The Canadian Baseball League was an independent minor league that operated in 2003. The league's only Commissioner was Major League Baseball Hall of Famer and Canadian Baseball Hall of Fame member Ferguson Jenkins. The league featured former major league players such as Francisco Cabrera, Floyd Youmans, Rich Butler, Steve Sinclair.

The CBL was based in Vancouver, British Columbia.

The championship trophy was the Jenkins Cup, named after the commissioner of the league, Ferguson Jenkins.

History
The CBL was the brainchild of Tony Riviera, a former major league scout, and the face of the league.  It was backed by former Microsoft product developer Charlton Lui, and later by former Yahoo! president, and part owner of the San Francisco Giants, Jeff Mallett.  Canadian Baseball Hall of Famer Ferguson Jenkins was brought in to act as the league's Commissioner.

Riviera's vision had big goals, and he followed suit by making big promises.  Riviera stated that the CBL would be "AAA quality", He was rumoured to have approached the Winnipeg Goldeyes about switching leagues, and even nominated Pete Rose for the Canadian Baseball Hall of Fame.

## Data provided:
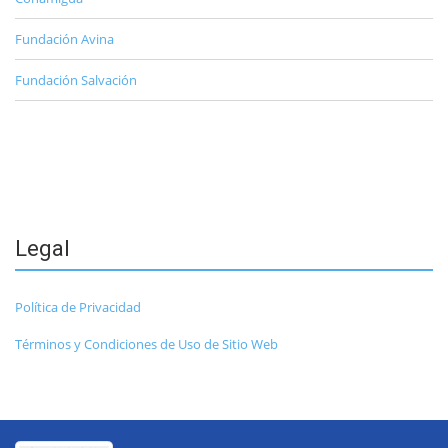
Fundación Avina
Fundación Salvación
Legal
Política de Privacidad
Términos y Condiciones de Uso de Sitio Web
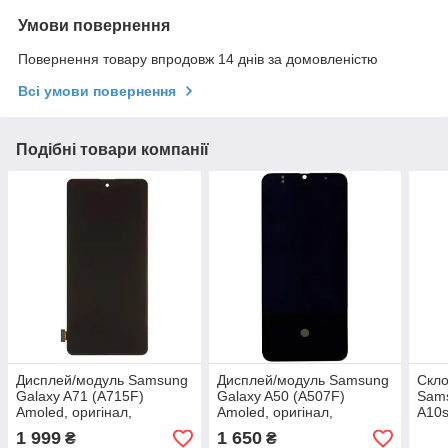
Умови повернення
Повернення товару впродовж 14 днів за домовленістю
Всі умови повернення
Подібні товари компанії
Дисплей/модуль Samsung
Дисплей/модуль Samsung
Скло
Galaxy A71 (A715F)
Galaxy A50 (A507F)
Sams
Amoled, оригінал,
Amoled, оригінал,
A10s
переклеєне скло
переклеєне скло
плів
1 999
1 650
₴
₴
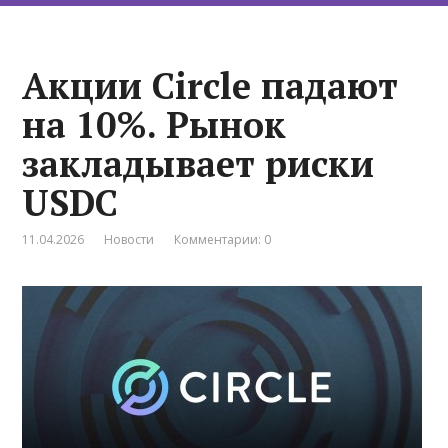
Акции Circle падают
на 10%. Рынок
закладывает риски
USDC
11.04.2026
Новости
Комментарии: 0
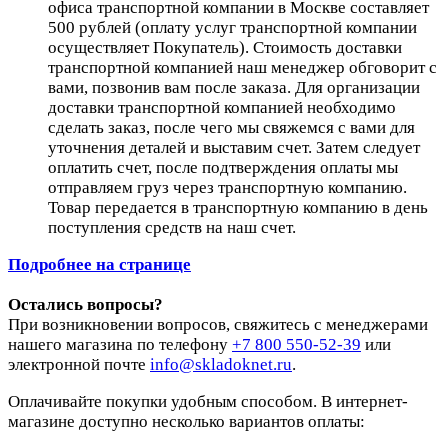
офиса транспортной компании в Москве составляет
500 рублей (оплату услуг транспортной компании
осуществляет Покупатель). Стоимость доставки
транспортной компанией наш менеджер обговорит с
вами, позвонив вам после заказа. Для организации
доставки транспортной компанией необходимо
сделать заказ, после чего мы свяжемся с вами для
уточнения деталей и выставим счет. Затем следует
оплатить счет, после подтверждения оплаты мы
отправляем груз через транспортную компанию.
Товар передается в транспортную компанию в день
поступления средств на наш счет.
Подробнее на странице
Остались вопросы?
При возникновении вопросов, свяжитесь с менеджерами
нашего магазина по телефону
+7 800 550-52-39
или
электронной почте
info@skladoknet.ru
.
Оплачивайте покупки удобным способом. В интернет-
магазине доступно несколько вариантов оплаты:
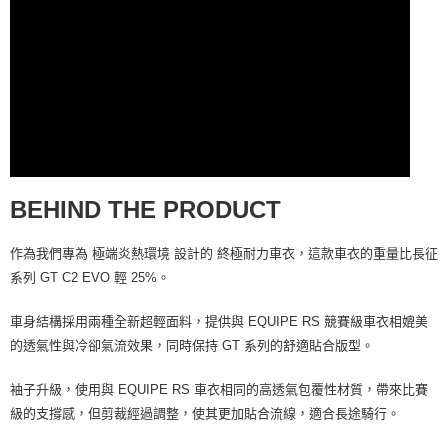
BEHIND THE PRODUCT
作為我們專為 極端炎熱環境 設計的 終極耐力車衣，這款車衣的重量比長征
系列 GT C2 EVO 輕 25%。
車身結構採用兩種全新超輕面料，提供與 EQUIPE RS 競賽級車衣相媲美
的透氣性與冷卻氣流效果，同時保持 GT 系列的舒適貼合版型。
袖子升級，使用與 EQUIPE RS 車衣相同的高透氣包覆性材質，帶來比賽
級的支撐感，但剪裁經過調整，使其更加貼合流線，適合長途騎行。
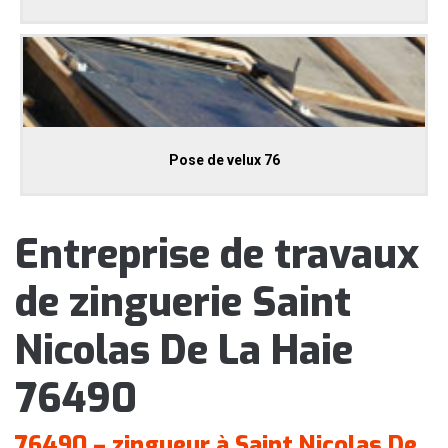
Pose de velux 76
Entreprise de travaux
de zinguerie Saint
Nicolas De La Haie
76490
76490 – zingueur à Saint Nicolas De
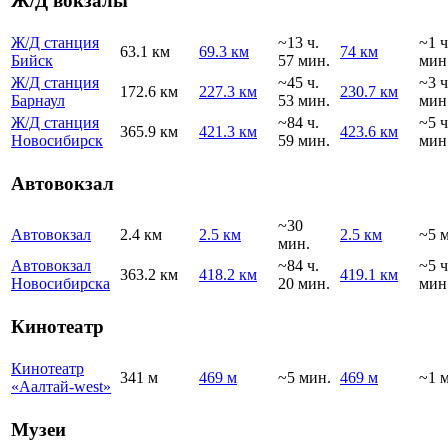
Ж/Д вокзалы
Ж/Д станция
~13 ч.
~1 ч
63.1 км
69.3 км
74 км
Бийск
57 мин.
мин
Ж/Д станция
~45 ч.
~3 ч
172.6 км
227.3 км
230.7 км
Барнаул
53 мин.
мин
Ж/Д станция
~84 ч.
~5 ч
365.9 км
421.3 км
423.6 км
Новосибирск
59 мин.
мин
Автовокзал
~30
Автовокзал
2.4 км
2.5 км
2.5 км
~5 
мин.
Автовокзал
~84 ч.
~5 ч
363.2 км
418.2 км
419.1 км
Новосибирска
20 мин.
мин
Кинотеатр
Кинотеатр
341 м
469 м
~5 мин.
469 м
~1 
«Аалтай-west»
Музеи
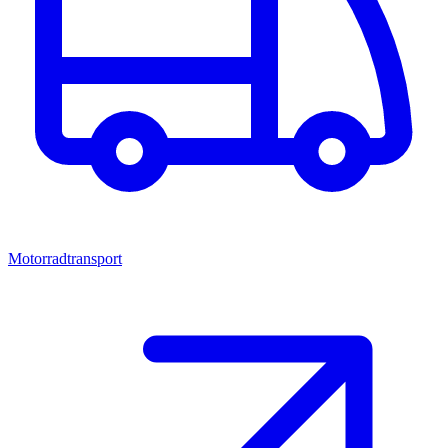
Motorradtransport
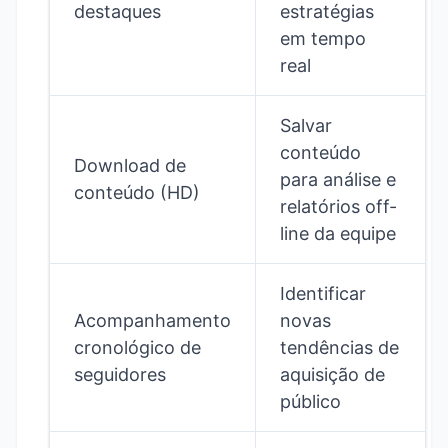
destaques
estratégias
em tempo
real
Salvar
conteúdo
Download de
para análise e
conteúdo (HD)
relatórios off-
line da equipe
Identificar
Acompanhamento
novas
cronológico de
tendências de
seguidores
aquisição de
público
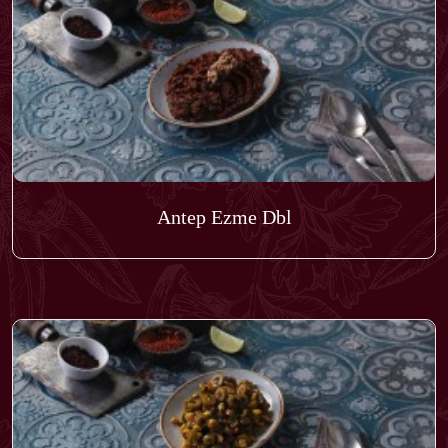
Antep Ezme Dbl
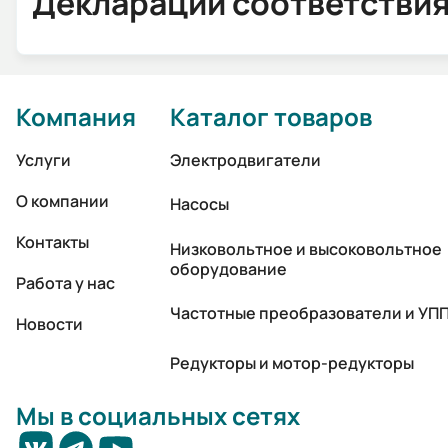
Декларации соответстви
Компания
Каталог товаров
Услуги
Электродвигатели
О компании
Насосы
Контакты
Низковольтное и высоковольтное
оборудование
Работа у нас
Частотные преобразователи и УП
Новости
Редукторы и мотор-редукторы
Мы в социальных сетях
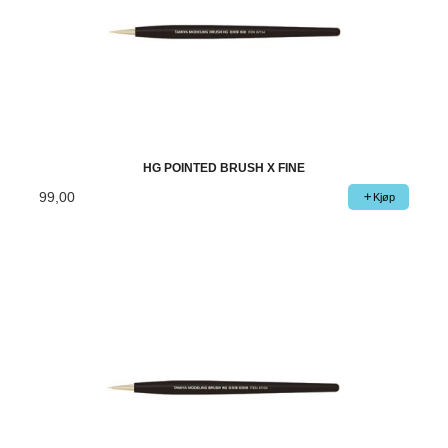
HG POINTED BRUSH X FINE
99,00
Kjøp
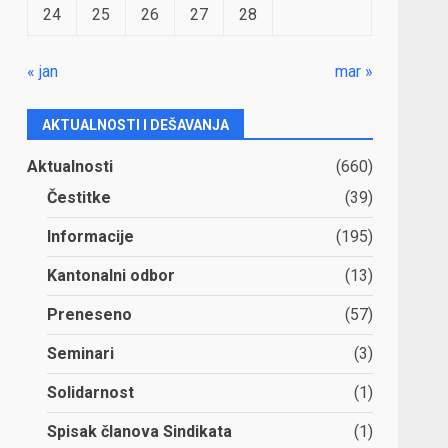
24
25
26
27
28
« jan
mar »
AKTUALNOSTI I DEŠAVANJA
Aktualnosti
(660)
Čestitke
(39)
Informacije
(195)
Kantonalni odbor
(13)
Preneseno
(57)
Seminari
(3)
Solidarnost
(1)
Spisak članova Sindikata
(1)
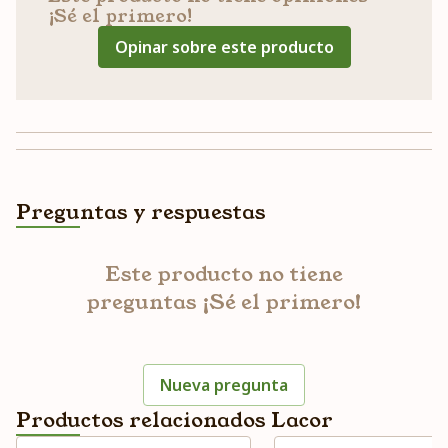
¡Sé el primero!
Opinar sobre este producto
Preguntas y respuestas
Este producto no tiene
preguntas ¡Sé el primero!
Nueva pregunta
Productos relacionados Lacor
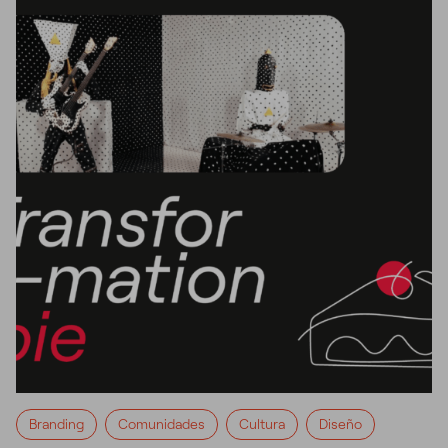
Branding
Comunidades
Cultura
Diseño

## Study questions:
1/ According to the league history, which city was the Canadian Baseball League based in?
2/ Copy out the rows from the line containing "HG POINTED BRUSH X FINE" through the last line of the rows, both included. Leave out the pictures.

## Completed exercise:
1/ Vancouver, British Columbia.

2/
HG POINTED BRUSH X FINE
99,00
Kjøp
24
25
26
27
28
« jan
mar »
AKTUALNOSTI I DEŠAVANJA
Aktualnosti
(660)
Čestitke
(39)
Informacije
(195)
Kantonalni odbor
(13)
Preneseno
(57)
Seminari
(3)
Solidarnost
(1)
Spisak članova Sindikata
(1)
¡Sé el primero!
Opinar sobre este producto
Preguntas y respuestas
Este producto no tiene
preguntas ¡Sé el primero!
Nueva pregunta
Productos relacionados Lacor
Branding
Comunidades
Cultura
Diseño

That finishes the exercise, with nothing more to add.